Animals ran a simple deterministic schedule on Monday to readapt to the operant chamber after weekends off and ran a different restless bandit walk each day from Tuesday to Friday. Animals ran for two rounds of 4 consecutive days, and within each day, animals completed either 300 trials or spent a maximum of 2 h in the operant chamber. On average across all sessions, animals performed 276.5 trials with a standard deviation of 8.6 trials (male average, 253.7 trials, SD = 15.4; female average, 299.3 trials, SD = 0.74). Data were recorded by the ABET II system and was exported for further analysis. All computational modeling was conducted using Python.
Drug administration
To assess the effect of norepinephrine and dopamine receptor activity on explore behaviors, we used the following four different drugs to increase or decrease beta-noradrenergic or dopaminergic receptor activity systemically: a beta-noradrenergic receptor agonist isoproterenol (0.3 mg/kg), a beta-noradrenergic receptor antagonist propranolol (5 mg/kg), a nonselective dopamine receptor agonist apomorphine (0.1 mg/kg), and a nonselective dopamine receptor antagonist flupenthixol (0.03 mg/kg).
All drugs were fully dissolved in 0.9% saline and protected from light. Animals received intraperitoneal (i.p.) injection of drug or saline (control) at an injection volume of 5 ml/kg right before the experiment with the exception of apomorphine being administered 30 min before the experiment due to the immediate drug influence of locomotor behaviors. Drug and saline were administered in alternating sessions using a within-subject so that every animal received each of the four drugs. Beta-noradrenergic drug testing occurred first, followed by dopaminergic manipulations.
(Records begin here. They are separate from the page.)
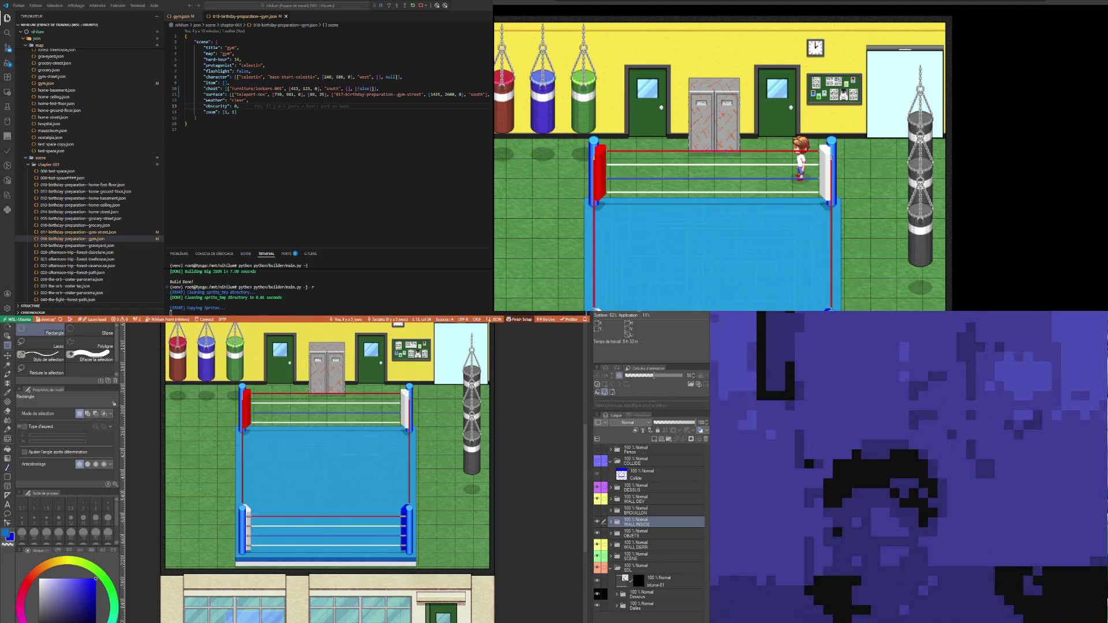
Step: Review the scene's settings lines and select the existing teleport-box entry on line 11
{"action": "left_click", "coordinate": [275, 71]}
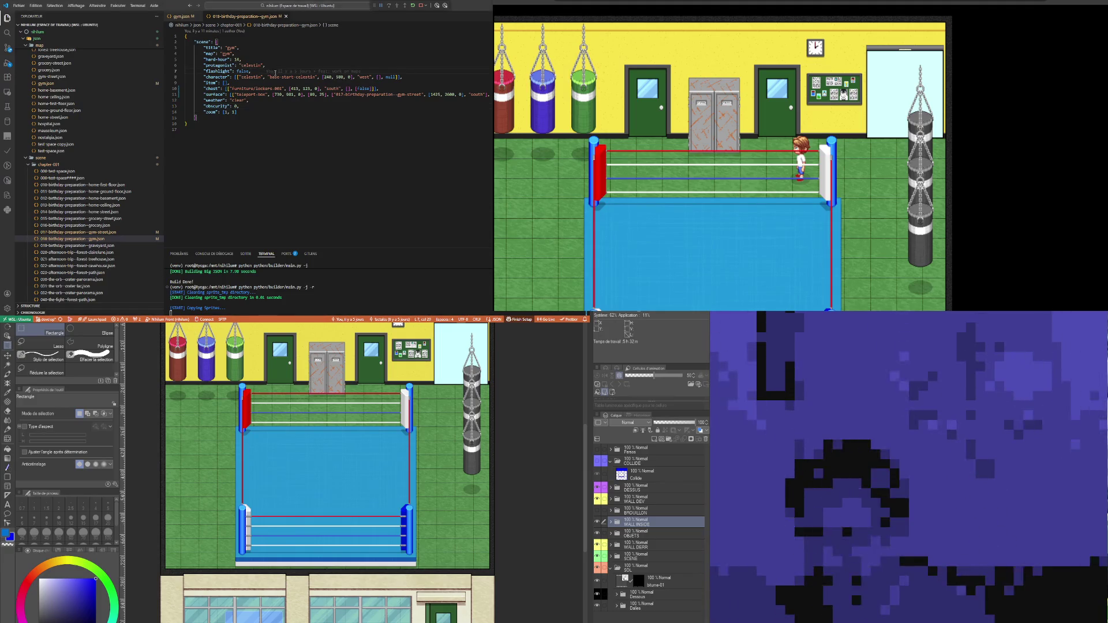
{"action": "left_click", "coordinate": [260, 107]}
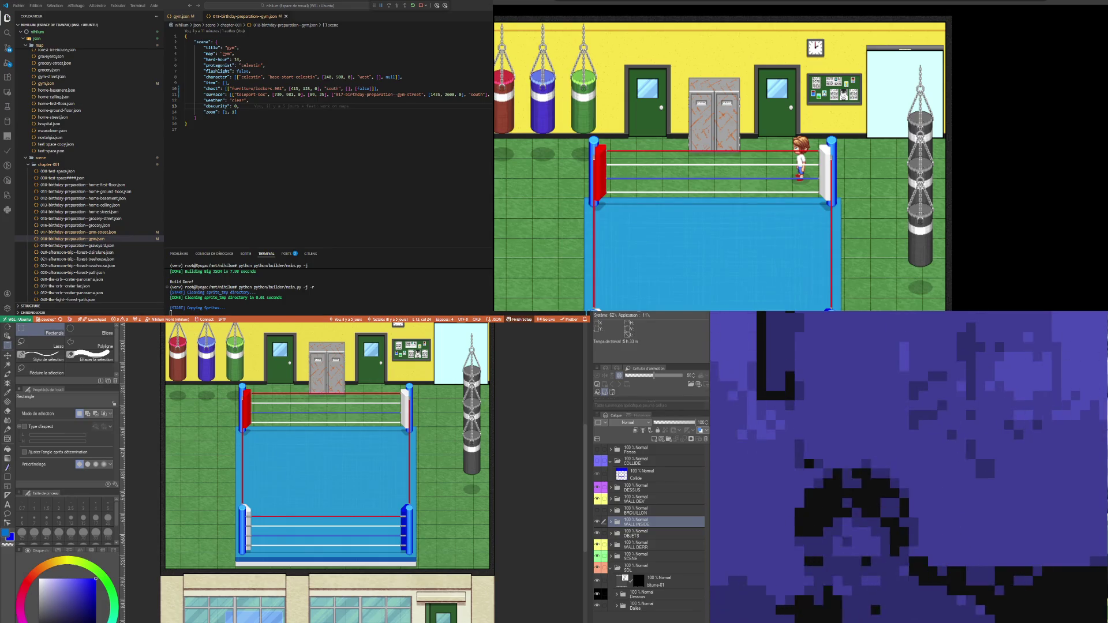
{"action": "scroll", "coordinate": [323, 473], "scroll_direction": "down", "scroll_amount": 2}
{"action": "scroll", "coordinate": [323, 473], "scroll_direction": "up", "scroll_amount": 3}
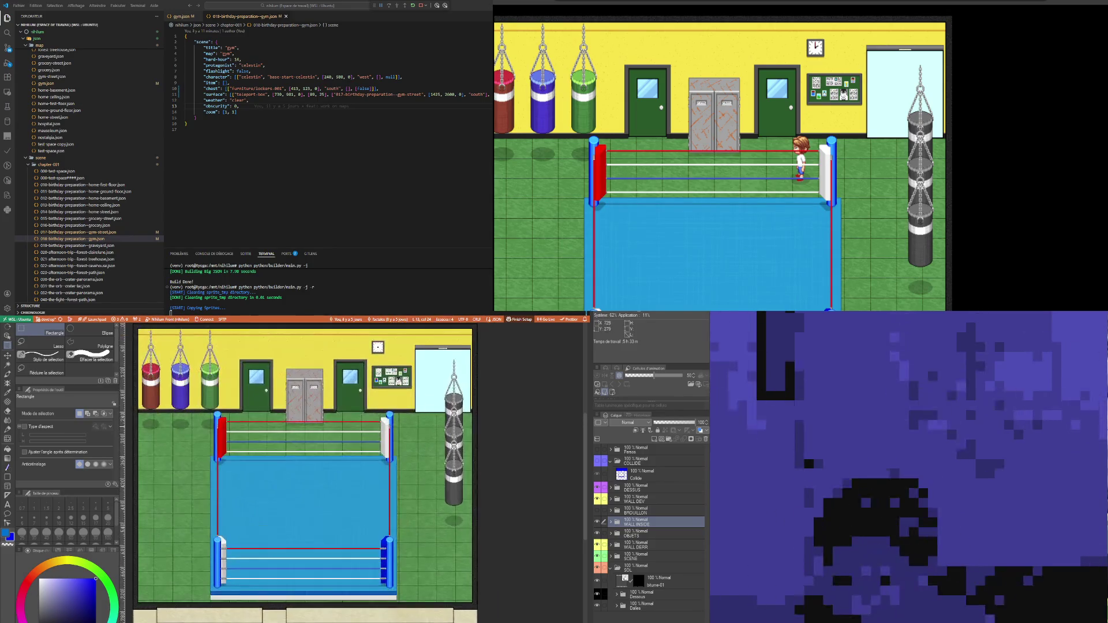
{"action": "scroll", "coordinate": [364, 363], "scroll_direction": "up", "scroll_amount": 4}
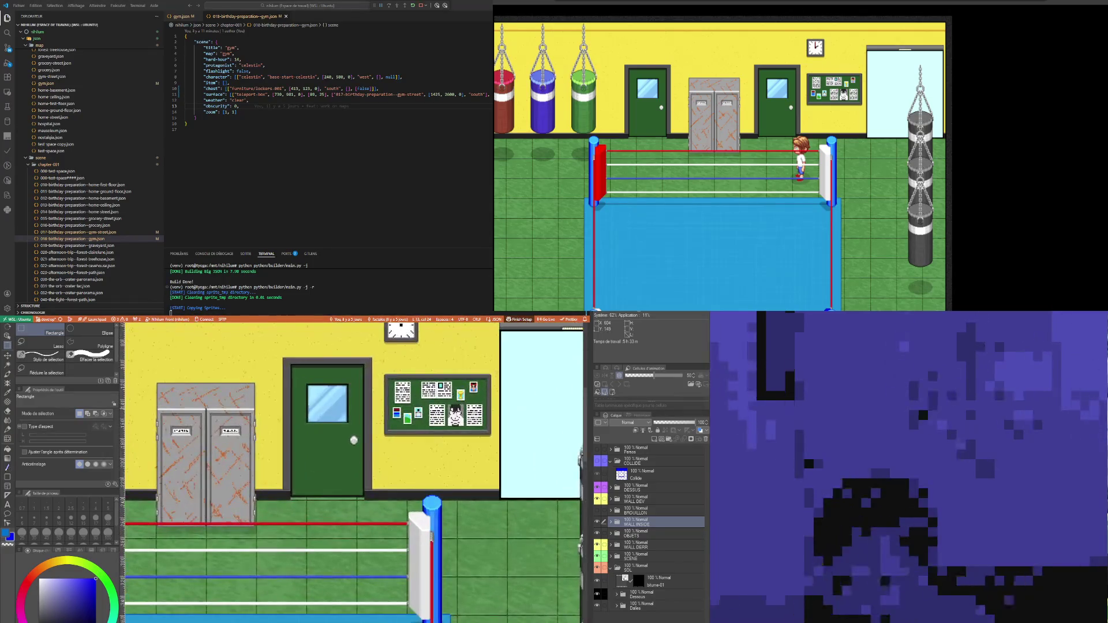
{"action": "left_click", "coordinate": [295, 82]}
All animals received interleaved saline and propranolol administration for 12 sessions (six sessions each condition) and then received interleaved saline and isoproterenol administration for 12 sessions (six sessions each condition). After this, animals washed out for 3 weeks and then began testing with dopamine receptor drugs. The dopamine receptor agonist and antagonist were administered counterbalanced across animals. Half of the animals (n = 16) were randomly selected to receive apomorphine first (six vehicle sessions and six drug sessions interleaved), and the other received flupenthixol first (six vehicle sessions and six drug sessions interleaved). The washout period between each drug condition within a receptor type (beta-adrenergic antagonist vs agonist; dopamine receptor antagonist vs agonist) is 3 d. By interleaving control and drug sessions, we essentially retook a control session in between every drug session, allowing us to account for potential effects of repeated drug administration and long-term changes. Each drug session is being compared with its own control session, which is the session immediately prior. Thus, potential changes from Control day 1 to Control day 6 could control for the potential effect of repeated drug administration from Day 1 to day 6.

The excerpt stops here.